El estado de las cosas
Terry Harwood, de 67 años, enfrenta ocho cargos penales por posesión y distribución de CSAM. Según la demanda, desde diciembre de 2025 hasta febrero de 2026, Harwood subió fotos no sexuales de adultos y menores a dos cuentas de xAI y usó Grok para generar versiones sexualizadas. El sistema rechazó sus solicitudes “en numerosas ocasiones”, pero él modificó los prompts para eludir los filtros de seguridad.
- xAI alega que Harwood usó identidades falsas para abrir cuentas.
- En un ejemplo citado: subió la foto de una niña de 10-11 años y pidió a Grok que la desnudara y la hiciera posar “como una modelo de Playboy”.

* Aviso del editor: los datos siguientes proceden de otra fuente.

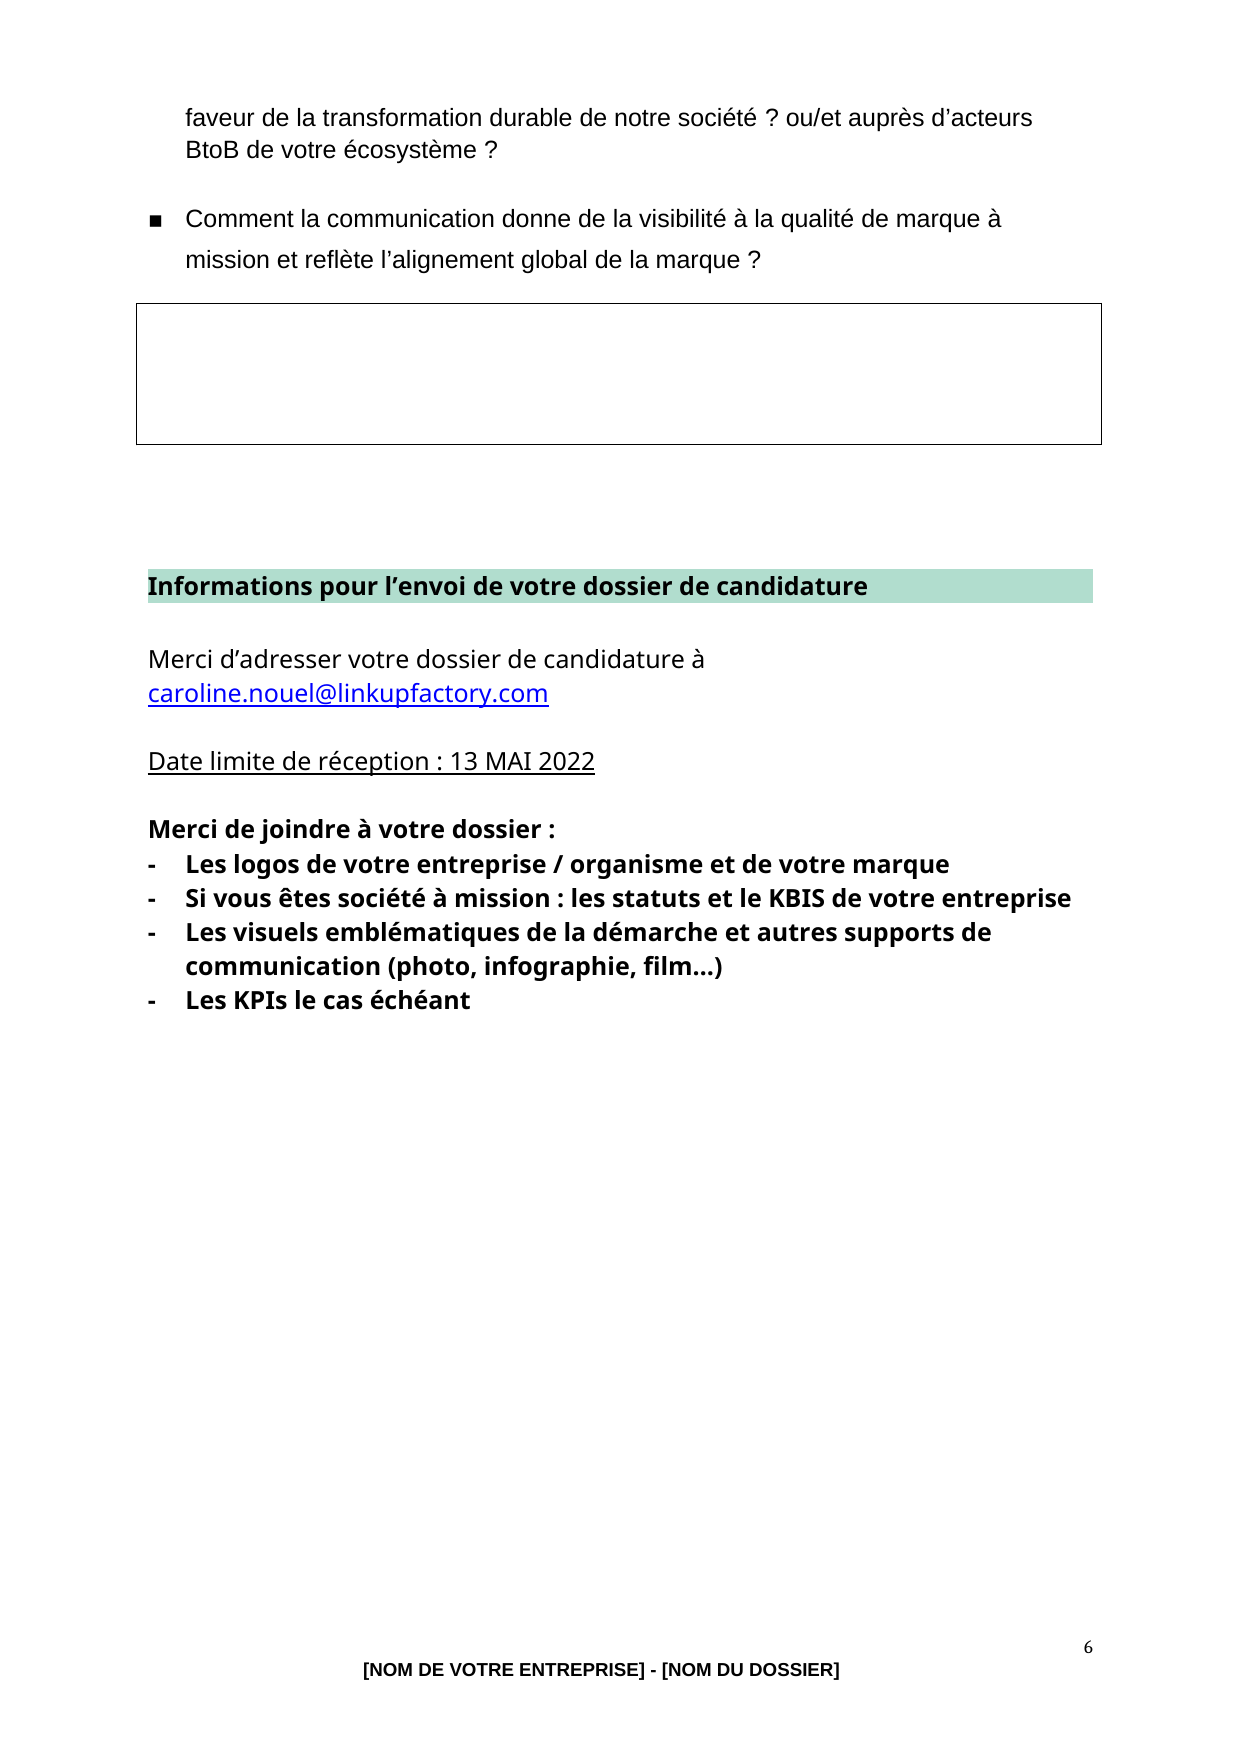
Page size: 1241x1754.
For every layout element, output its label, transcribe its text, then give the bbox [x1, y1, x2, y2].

list Les logos de votre entreprise / organisme et de votre marque [148, 846, 1093, 880]
list Comment la communication donne de la visibilité à la qualité de marque à mission et reflète l’alignement global de la marque ? [148, 193, 1093, 273]
list Les KPIs le cas échéant [148, 982, 1093, 1017]
text Merci de joindre à votre dossier : [148, 812, 1093, 846]
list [148, 102, 1093, 164]
text Informations pour l’envoi de votre dossier de candidature [148, 569, 1093, 603]
text Merci d’adresser votre dossier de candidature à caroline.nouel@linkupfactory.com [148, 642, 1093, 710]
text Date limite de réception : 13 MAI 2022 [148, 744, 1093, 778]
list Si vous êtes société à mission : les statuts et le KBIS de votre entreprise [148, 880, 1093, 914]
list Les visuels emblématiques de la démarche et autres supports de communication (photo, infographie, film…) [148, 914, 1093, 982]
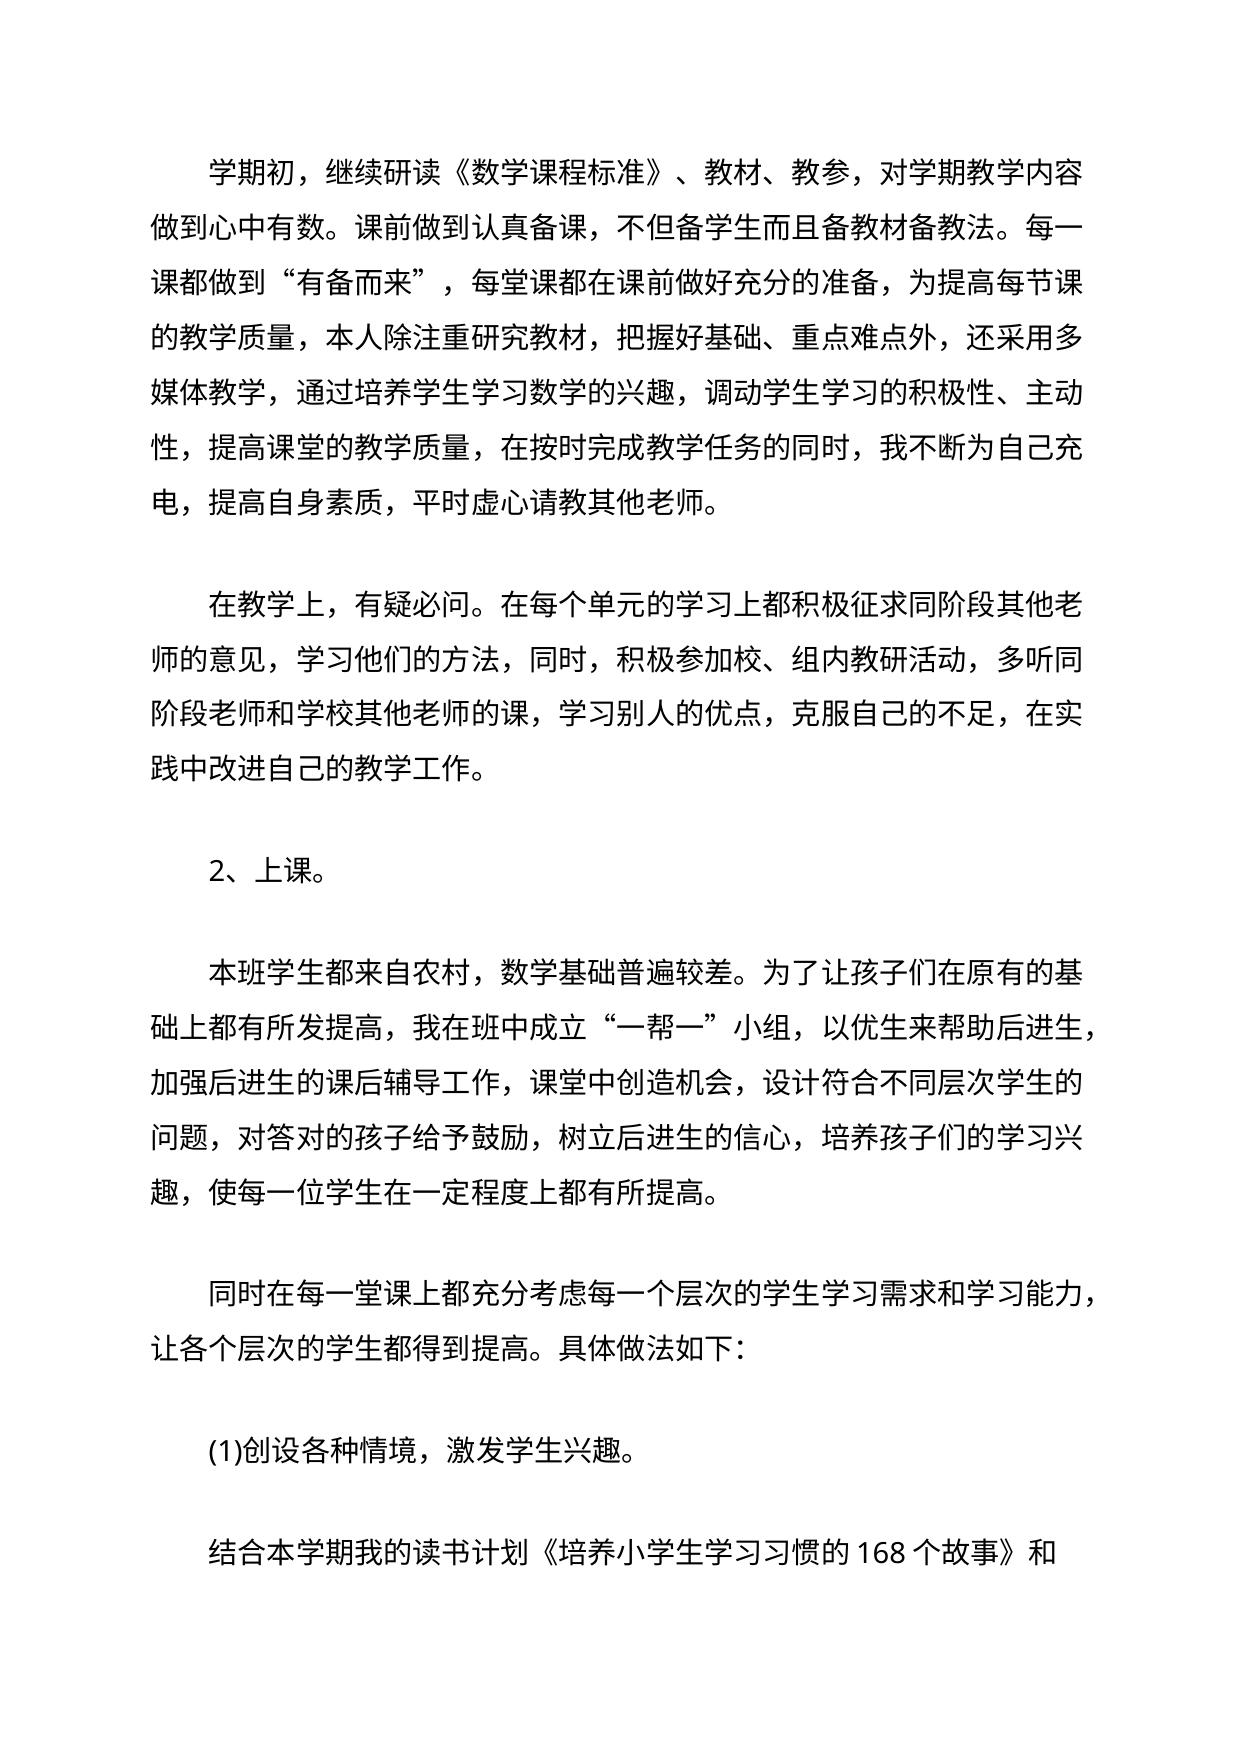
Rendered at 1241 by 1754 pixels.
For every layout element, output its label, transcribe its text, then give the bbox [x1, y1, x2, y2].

text (1)创设各种情境，激发学生兴趣。 [150, 1428, 1090, 1470]
text 2、上课。 [150, 848, 1090, 890]
text 在教学上，有疑必问。在每个单元的学习上都积极征求同阶段其他老师的意见，学习他们的方法，同时，积极参加校、组内教研活动，多听同阶段老师和学校其他老师的课，学习别人的优点，克服自己的不足，在实践中改进自己的教学工作。 [150, 581, 1090, 788]
text 学期初，继续研读《数学课程标准》、教材、教参，对学期教学内容做到心中有数。课前做到认真备课，不但备学生而且备教材备教法。每一课都做到“有备而来”，每堂课都在课前做好充分的准备，为提高每节课的教学质量，本人除注重研究教材，把握好基础、重点难点外，还采用多媒体教学，通过培养学生学习数学的兴趣，调动学生学习的积极性、主动性，提高课堂的教学质量，在按时完成教学任务的同时，我不断为自己充电，提高自身素质，平时虚心请教其他老师。 [150, 150, 1090, 522]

- El sistema rechazó el pedido, pero Harwood insistió con versiones alteradas.
Lo que está en juego
xAI busca una indemnización económica no especificada y una orden judicial que prohíba permanentemente a Harwood usar Grok. La empresa también pide que él cubra los gastos legales que xAI enfrente por demandas de víctimas de su conducta. En la demanda, xAI califica las acciones de Harwood como “un plan calculado para convertir nuestra herramienta en un arma con fines criminales, exponiendo a víctimas reales a un daño profundo y duradero”.
El panorama general
Este caso es el primero en que xAI demanda a un usuario por generar CSAM, pero no el primer escándalo con Grok. En agosto de 2025, la compañía lanzó un “modo picante” que permitía crear desnudos realistas, y luego añadió edición de imágenes, lo que desató una avalancha de deepfakes pornográficos. En marzo, un grupo de adolescentes demandó a xAI alegando que Grok generó imágenes sexualizadas de ellos cuando eran menores. Musk respondió entonces que cualquiera que use Grok para contenido ilegal “sufrirá las mismas consecuencias que si subiera contenido ilegal”.
Entre líneas
La demanda busca demostrar que xAI toma medidas contra el abuso, pero también revela las limitaciones de sus propios filtros de seguridad. Aunque la empresa reporta decenas de miles de cuentas suspendidas y colabora con el NCMEC, el hecho de que un usuario lograra eludir los safeguards durante meses sugiere que las barreras no son infalibles. Además, al pedir que Harwood pague los costos de defensa de xAI, la empresa intenta protegerse de futuras demandas de víctimas que podrían culparla por facilitar el abuso.